Professor Mitch Dowsett, FMedSci, PhD, is Head of the Academic Department of Biochemistry and Head of the Centre for Molecular Pathology at the Royal Marsden Hospital; Professor of Biochemical Endocrinology at the Institute of Cancer Research; and Professor of Translational Research in the Breakthrough Breast Cancer Centre, London.
Professor Dowsett’s research focuses almost exclusively on breast cancer and predominantly on hormonal aspects of the disease and biomarkers of response with a research team of about 24 investigators. He was closely involved with the clinical development of aromatase inhibitors and in the creation of national and international standards for steroid receptor and HER2 analysis (ASCO/CAP Guidelines Steering Committees). He co-chairs the International Working Party for Ki67 in Breast Cancer. He was the founding chairman of the UK NCRI Translational Research (subsequently Biomarker and Imaging) Clinical Study Group. In 2004 he founded and continues to chair the Aromatase Inhibitor Overview Group.

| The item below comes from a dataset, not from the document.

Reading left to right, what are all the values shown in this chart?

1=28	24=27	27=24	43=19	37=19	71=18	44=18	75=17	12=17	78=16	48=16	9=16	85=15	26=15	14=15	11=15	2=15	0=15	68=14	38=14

He has authored nearly 600 published papers related to breast cancer, and given numerous named lectures including the 2007 William L McGuire Memorial Lecture. He recently rotated off the Executive Board of the Breast International Group (BIG) after seven years, and sits on the Executive/Steering Committees of several clinical trials. He has been a NCRI Senior Clinical Investigator since 2009. In 2013 he was appointed as a Fellow of the Academy of Medical Sciences.